Hearings resume on retrial of Timothy Tyrone Foster, charged with killing a retired Rome schoolteacher in 1986
Attorneys for a man facing the death penalty on accusation that he raped and killed a retired school teacher in 1986 said he'd be willing to immediately plead guilty for life in prison -- if that option was available.
"We would be willing to plea to life with parole today," Christian Lamar with the Georgia Capital Defenders Office told Floyd County Superior Court Judge William "Billy" Sparks during a hearing Monday morning.
His client, Timothy Tyrone Foster, has been in state custody since he was 18, he is 53 now. If he were to be convicted, or plea, and be sentenced to life in prison with the possibility of parole -- he would be immediately eligible for parole.
When he approached prosecutors with the idea of Foster pleading guilty to murder, Lamar told the judge the state countered with a sentence of life in prison without the possibility of parole.
Rome Circuit District Attorney Leigh Patterson disagreed with that contention in court.
"Just to clarify, your honor, we did not make any counter offer," Patterson told the judge.

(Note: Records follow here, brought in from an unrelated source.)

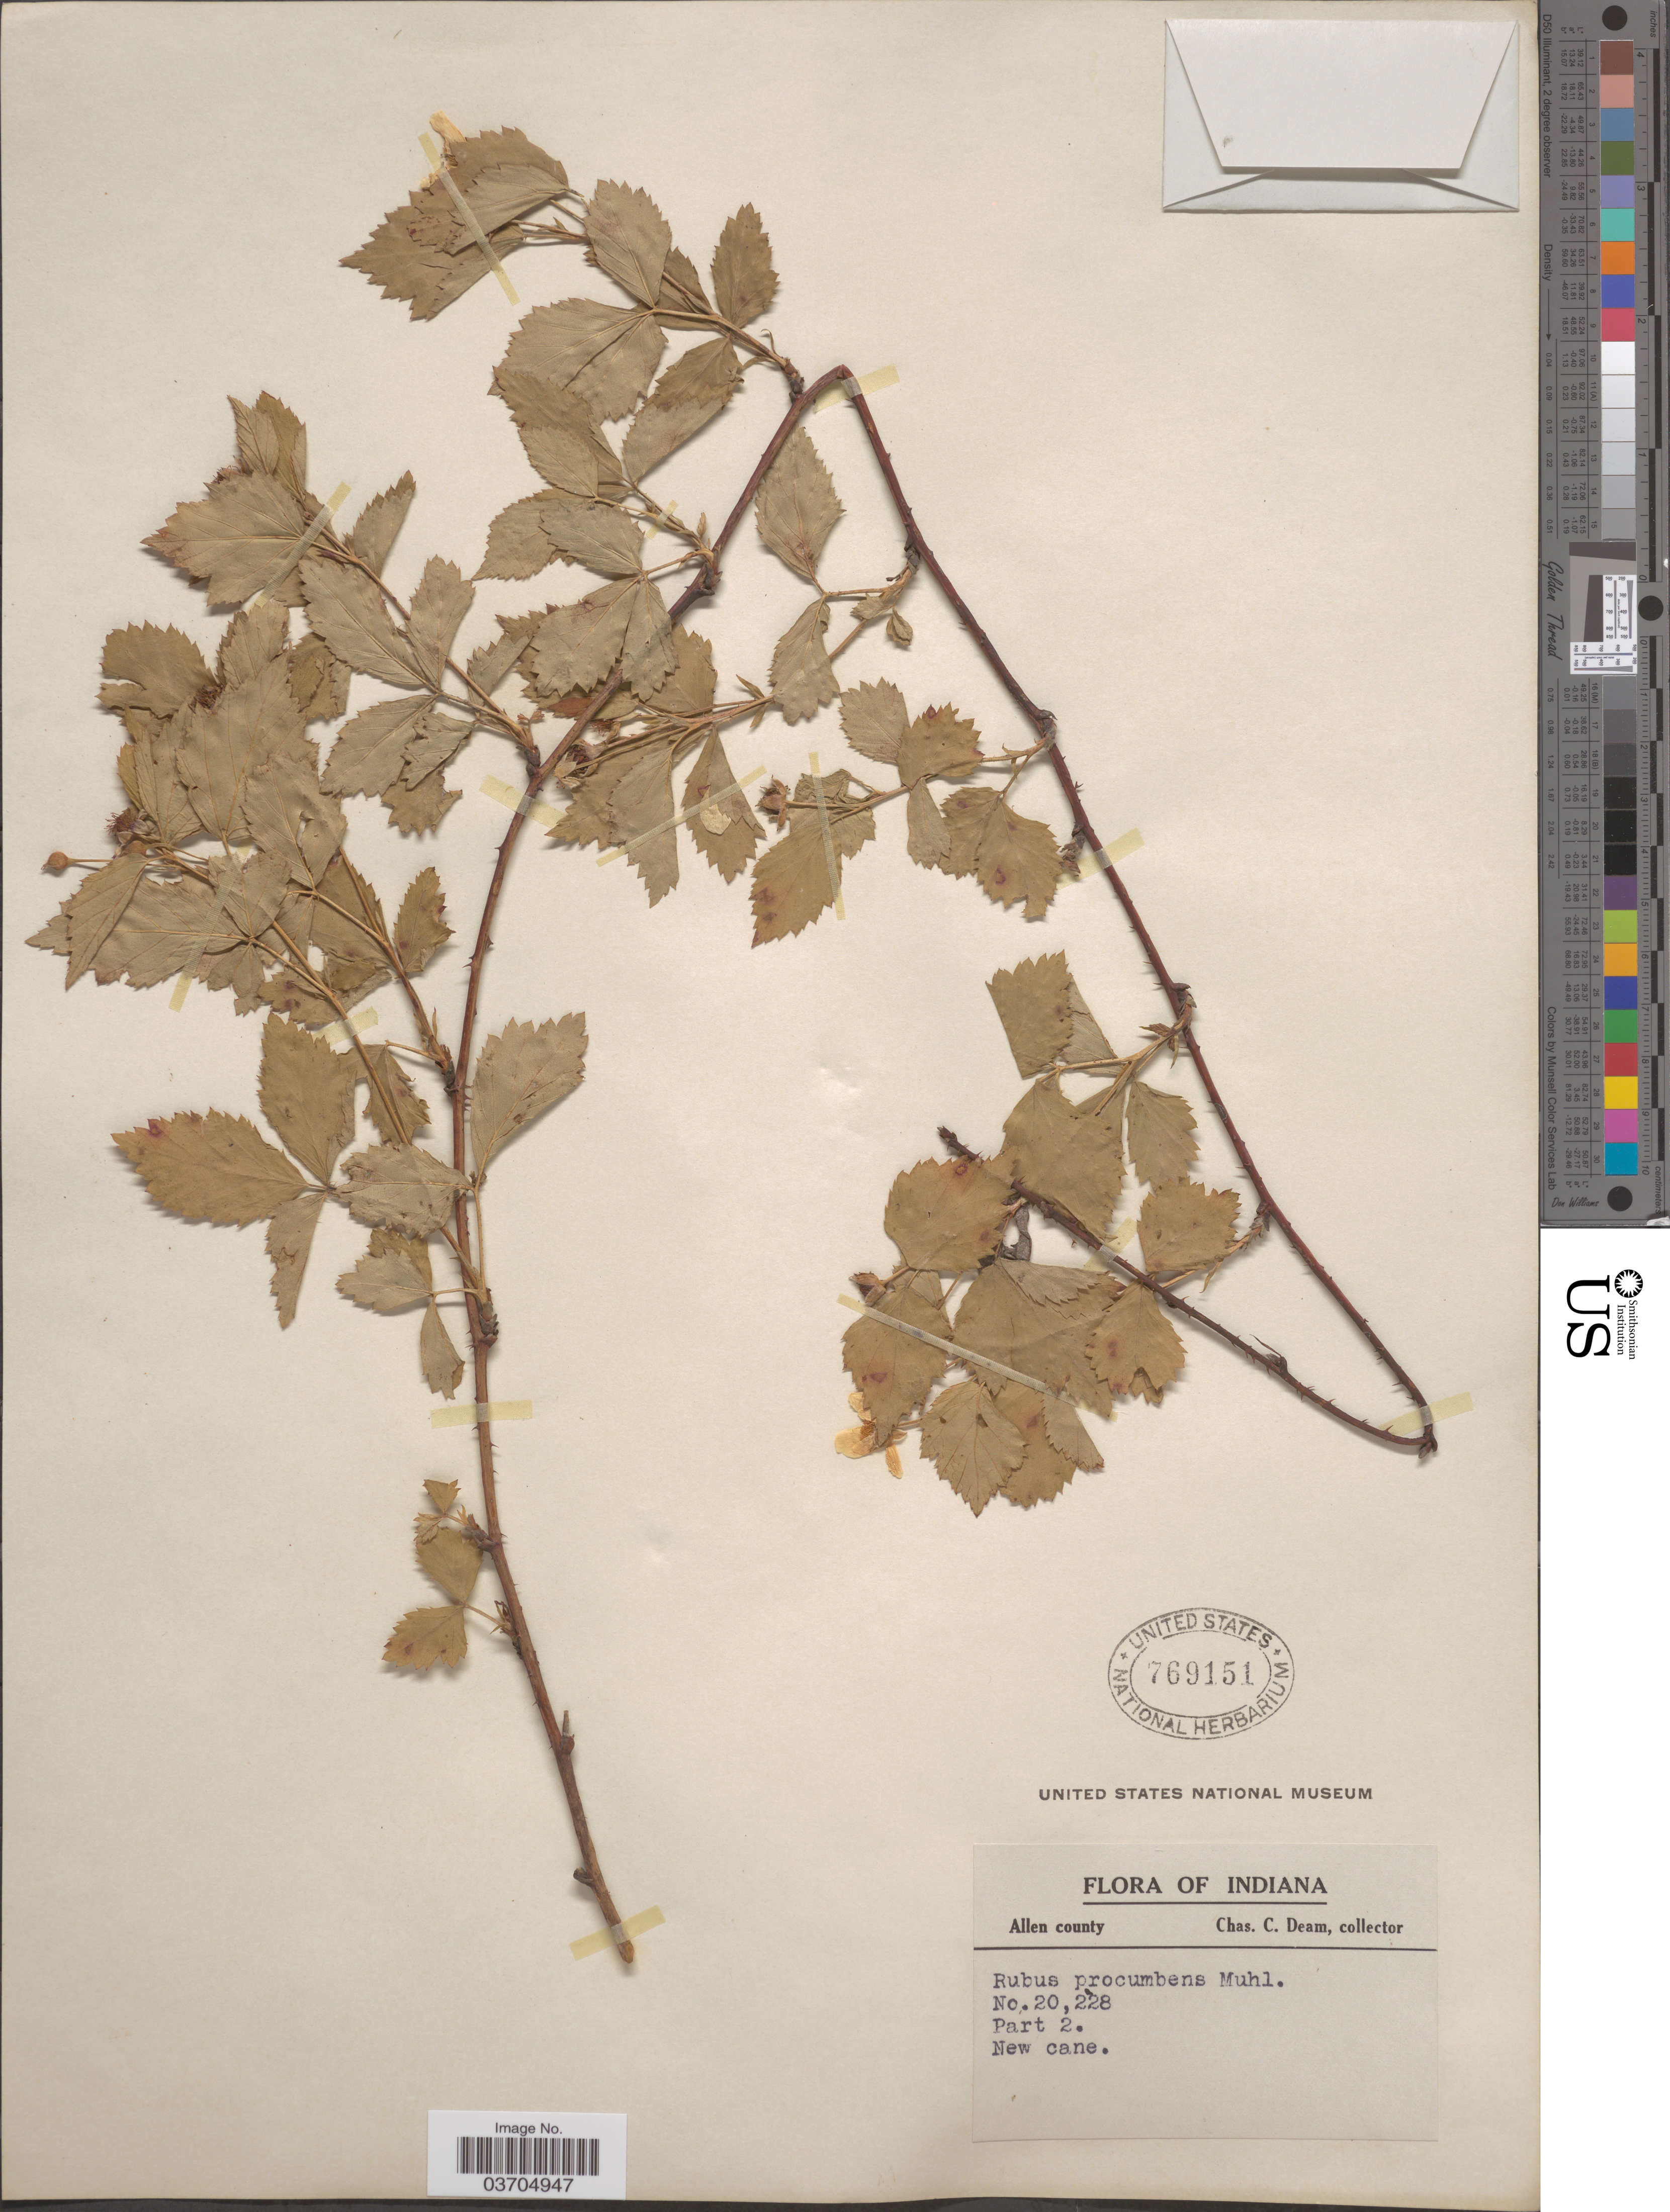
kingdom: Plantae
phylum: Tracheophyta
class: Magnoliopsida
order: Rosales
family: Rosaceae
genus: Rubus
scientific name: Rubus procumbens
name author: Muhl.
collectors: C. C. Deam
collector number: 20228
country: United States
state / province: Indiana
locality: Allen county.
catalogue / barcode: US 769151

A new case with similar circumstances has an additional sentencing option, life without parole. Since Foster's case is from the 1980s, prior to a change in Georgia law, there are only two options if his case goes to jury trial -- life with the possibility of parole or death.
However, in a negotiated plea, Foster could potentially be sentenced to life without parole in prison.
Foster was sentenced to death in 1987 for the murder and molestation of 79-year-old retired school teacher Queen Madge White during a burglary at her home at Highland Circle.
However, the U.S. Supreme Court overturned his conviction in 2016, saying the district attorney at that time had systematically excluded Black jurors.
In Foster v. Chatman, the high court ruled that the district attorney at the time of trial, Steve Lanier, discriminated on the basis of race when he used preemptory strikes to eliminate all four of the Black potential jurors.
The high court overturned Foster's conviction and sent it back to Floyd County for retrial.
Foster was transferred to the Floyd County Jail in March 2017 from Georgia’s death row in Jackson. In 2018, the state expressed its intent to seek the death penalty and the process to try him for murder began again.
Monday's hearing was among several pretrial hearings held for a bevy of motions filed in the case. The morning's testimony centered around the proportionality of the death penalty -- essentially whether or not the death penalty is implemented in a consistent and fair manner.
Prior to this week, the hearings have covered a number of matters including several difficulties presenting the case for trial. Original case files have been lost, only copies remain. Many, if not most, witnesses have died or face health issues.
After a hearing scheduled for Tuesday on if certain pieces of evidence should be admissible, the only thing that remains will be a final hearing concerning the composition of the jury pool, scheduled for August.
Once the local hearings are finalized, the case goes up to the Georgia high court for review prior to trial. During Monday's hearing, Judge Sparks estimated the case could go to trial by the end of the year or the beginning of 2022.